Police shoot at, and miss, unarmed man, who is then charged with "assaulting" the bystanders hit by their stray bullets.

Posted by Dr. Frank at 11:36 PM

December 03, 2013

San Francisco Urban

From the notes to a US “dialect map” that is making the rounds, on “San Francisco Urban”:

Unlike the rest of California, which in the early twentieth century saw an influx of people from the South and other parts of the West, San Francisco continued to be settled by people from the Northeast and Northern Midwest, and elements of their dialects (North Midland, Upper Midwestern, Inland Northern) can be found. The Mission dialect, spoken by Irish Catholics in a specific part of the city, is very much like the New York City dialect.
My dad grew up in the Irish Catholic Mission, and I noticed a bit of this in his speech and that of his family when I was a kid, but it was mostly in the pronunciation of certain words. And now that I’m trying to list them I realize it was mostly the same sound, the one in “bought” “thought” “dog” “Santa Claus,” etc. Beyond that, I never heard anyone whose overall speech could be mistaken for “New York City dialect.” And it certainly cannot be the case nowadays.

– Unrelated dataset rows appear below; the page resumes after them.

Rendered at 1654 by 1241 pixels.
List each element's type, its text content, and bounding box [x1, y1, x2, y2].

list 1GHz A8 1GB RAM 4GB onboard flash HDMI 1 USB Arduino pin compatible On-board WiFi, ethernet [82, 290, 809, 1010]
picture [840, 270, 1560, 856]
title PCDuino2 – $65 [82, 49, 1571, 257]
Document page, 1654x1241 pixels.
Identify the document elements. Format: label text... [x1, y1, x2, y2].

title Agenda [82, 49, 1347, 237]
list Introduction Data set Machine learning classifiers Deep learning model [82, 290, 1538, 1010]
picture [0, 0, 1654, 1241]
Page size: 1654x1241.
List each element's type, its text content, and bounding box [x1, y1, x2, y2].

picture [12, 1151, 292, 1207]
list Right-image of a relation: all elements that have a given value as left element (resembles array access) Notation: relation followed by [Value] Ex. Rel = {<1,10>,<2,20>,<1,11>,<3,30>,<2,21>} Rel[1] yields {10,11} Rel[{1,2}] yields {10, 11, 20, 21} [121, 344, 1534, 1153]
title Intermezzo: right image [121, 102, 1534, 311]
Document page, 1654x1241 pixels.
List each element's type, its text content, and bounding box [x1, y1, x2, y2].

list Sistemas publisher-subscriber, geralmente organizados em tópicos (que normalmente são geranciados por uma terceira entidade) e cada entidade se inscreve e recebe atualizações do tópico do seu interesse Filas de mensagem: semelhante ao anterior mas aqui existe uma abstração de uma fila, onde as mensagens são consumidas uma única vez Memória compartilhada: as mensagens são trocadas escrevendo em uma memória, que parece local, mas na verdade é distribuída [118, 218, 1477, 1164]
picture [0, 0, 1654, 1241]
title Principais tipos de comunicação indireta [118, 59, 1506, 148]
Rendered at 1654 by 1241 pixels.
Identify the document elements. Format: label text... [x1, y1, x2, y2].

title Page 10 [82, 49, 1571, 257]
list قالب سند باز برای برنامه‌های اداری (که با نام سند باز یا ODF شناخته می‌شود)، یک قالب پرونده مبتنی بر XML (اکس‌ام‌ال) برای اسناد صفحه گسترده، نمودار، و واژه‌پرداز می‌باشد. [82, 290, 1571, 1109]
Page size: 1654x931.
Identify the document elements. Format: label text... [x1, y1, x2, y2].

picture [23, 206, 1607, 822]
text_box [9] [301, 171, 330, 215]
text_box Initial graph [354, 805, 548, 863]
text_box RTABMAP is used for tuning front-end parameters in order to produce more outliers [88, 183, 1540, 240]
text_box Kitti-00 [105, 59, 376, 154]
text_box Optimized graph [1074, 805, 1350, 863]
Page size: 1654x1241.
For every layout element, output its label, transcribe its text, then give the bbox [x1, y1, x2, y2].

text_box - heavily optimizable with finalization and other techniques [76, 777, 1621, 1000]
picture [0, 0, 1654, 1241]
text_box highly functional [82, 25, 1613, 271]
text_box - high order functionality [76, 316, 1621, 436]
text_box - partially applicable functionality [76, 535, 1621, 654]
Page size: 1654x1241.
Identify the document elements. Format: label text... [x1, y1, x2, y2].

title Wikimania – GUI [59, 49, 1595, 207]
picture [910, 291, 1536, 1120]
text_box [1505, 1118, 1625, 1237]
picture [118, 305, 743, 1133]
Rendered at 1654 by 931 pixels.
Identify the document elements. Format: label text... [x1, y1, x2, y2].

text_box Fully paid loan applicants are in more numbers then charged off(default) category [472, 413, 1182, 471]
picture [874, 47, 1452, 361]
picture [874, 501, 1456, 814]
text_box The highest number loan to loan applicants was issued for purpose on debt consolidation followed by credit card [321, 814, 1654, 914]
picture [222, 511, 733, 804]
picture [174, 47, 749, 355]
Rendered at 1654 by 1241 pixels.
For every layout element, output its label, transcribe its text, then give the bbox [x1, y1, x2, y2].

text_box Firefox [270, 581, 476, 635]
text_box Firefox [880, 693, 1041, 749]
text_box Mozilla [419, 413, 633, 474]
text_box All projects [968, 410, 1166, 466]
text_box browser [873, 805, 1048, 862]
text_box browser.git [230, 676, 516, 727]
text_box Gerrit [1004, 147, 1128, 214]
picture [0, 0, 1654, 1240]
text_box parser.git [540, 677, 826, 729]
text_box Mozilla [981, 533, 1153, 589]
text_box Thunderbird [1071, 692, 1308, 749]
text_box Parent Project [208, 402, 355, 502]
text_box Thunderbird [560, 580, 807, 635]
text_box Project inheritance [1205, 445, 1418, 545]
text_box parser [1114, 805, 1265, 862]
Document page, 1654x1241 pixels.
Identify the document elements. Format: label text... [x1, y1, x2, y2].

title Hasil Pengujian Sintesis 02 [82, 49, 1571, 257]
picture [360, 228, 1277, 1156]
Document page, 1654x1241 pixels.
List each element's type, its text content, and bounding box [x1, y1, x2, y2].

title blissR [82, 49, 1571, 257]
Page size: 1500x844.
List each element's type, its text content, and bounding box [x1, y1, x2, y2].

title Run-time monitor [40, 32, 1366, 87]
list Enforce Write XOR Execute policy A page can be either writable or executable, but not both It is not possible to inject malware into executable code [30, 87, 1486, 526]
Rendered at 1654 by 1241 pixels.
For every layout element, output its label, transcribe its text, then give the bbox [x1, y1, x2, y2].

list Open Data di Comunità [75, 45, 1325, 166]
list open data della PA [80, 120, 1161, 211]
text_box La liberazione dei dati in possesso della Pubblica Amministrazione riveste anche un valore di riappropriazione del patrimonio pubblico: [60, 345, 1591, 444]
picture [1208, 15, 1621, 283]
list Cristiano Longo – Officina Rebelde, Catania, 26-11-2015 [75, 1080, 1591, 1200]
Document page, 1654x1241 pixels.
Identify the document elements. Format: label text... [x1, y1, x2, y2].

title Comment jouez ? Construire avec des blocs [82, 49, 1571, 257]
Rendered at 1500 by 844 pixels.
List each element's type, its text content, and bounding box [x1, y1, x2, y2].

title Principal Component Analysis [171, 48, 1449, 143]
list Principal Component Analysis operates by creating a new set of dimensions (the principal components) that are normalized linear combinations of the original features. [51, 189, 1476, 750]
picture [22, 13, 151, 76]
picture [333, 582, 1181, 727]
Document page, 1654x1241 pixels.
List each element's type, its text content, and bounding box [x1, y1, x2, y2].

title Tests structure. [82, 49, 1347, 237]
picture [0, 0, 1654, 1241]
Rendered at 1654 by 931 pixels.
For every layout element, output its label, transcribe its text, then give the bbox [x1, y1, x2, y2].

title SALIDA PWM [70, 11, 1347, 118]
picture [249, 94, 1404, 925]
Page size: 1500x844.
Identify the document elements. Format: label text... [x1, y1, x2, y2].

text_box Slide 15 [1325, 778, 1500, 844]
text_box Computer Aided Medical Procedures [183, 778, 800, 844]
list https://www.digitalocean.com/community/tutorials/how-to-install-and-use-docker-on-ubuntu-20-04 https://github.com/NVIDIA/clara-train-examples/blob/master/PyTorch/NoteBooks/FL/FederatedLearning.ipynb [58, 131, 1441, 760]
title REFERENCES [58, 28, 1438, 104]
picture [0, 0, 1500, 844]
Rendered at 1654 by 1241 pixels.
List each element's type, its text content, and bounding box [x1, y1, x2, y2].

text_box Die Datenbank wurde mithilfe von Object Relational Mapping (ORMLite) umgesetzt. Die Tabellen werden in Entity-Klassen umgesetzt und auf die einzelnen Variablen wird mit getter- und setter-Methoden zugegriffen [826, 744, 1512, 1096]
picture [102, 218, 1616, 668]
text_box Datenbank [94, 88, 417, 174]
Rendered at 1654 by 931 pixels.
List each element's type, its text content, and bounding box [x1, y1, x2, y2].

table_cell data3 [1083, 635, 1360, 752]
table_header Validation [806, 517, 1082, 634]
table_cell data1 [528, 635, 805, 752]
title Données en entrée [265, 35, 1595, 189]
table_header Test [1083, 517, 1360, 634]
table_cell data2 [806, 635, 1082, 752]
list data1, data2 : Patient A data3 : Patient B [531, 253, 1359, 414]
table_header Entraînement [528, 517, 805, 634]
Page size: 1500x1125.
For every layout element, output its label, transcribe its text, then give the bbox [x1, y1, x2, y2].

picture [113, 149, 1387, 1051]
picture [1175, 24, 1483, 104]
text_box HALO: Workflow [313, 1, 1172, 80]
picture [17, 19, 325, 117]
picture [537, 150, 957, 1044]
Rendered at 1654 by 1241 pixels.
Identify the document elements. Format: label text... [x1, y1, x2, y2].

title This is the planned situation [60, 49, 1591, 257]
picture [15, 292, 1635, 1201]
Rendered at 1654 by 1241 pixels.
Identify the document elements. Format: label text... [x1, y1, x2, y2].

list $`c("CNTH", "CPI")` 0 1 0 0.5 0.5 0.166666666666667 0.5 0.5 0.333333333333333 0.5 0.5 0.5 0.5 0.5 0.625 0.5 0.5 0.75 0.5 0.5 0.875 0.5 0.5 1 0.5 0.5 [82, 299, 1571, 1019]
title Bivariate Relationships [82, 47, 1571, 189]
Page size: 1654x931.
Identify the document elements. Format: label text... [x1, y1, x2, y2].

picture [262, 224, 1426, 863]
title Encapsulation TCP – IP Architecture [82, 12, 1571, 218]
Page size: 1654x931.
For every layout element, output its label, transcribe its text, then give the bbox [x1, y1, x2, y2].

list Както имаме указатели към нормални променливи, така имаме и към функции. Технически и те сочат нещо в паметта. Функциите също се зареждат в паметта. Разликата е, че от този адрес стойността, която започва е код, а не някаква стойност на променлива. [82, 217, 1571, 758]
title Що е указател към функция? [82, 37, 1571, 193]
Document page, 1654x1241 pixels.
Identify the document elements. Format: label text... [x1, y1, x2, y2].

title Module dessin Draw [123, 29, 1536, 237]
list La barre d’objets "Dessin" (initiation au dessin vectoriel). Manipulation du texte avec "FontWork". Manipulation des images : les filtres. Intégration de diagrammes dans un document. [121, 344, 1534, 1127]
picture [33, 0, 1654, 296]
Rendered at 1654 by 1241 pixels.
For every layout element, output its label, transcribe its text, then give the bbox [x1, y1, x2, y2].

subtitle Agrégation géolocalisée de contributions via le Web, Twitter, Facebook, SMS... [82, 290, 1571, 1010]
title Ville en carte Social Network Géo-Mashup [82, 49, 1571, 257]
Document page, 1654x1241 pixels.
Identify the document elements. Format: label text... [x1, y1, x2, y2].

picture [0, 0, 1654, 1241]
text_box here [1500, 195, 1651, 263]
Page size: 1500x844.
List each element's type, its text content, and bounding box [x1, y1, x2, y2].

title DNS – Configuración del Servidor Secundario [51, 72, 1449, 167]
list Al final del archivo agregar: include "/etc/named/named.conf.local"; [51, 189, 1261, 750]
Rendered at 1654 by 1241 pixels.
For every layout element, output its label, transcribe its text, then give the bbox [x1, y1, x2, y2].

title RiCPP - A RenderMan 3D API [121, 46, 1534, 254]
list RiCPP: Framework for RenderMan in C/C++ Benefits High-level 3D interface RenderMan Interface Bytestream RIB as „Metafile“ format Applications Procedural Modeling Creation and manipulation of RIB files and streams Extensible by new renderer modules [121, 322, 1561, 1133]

Probably, though, like Wagner’s music, there’s more to a dialect than how it sounds, like vocabulary, turns of phrase, cadence, intonation, that kind of thing. I’d like to know more about these more abstruse similarities, because it’s pretty interesting.

Posted by Dr. Frank at 03:59 PM

I Dwell in the Tents of Past Humo(u)rists

Penguin Teen asked for "funniest book ever read” on the facebook thing. I answered but realized in writing my list that for the most part everything I like enough to remember is from long, long ago. (I guess I'd include Nick Hornby on the basis of How to Be Good, now that I think of it.) Outside of Mil Millington and Sedaris, who's funny now?

Posted by Dr. Frank at 03:31 AM

December 02, 2013

Parody or Self-Parody or Both

The New Statesman comes out against “Movember,” one of those things where people grow mustaches to raise awareness of something or other. Turns out it’s racist.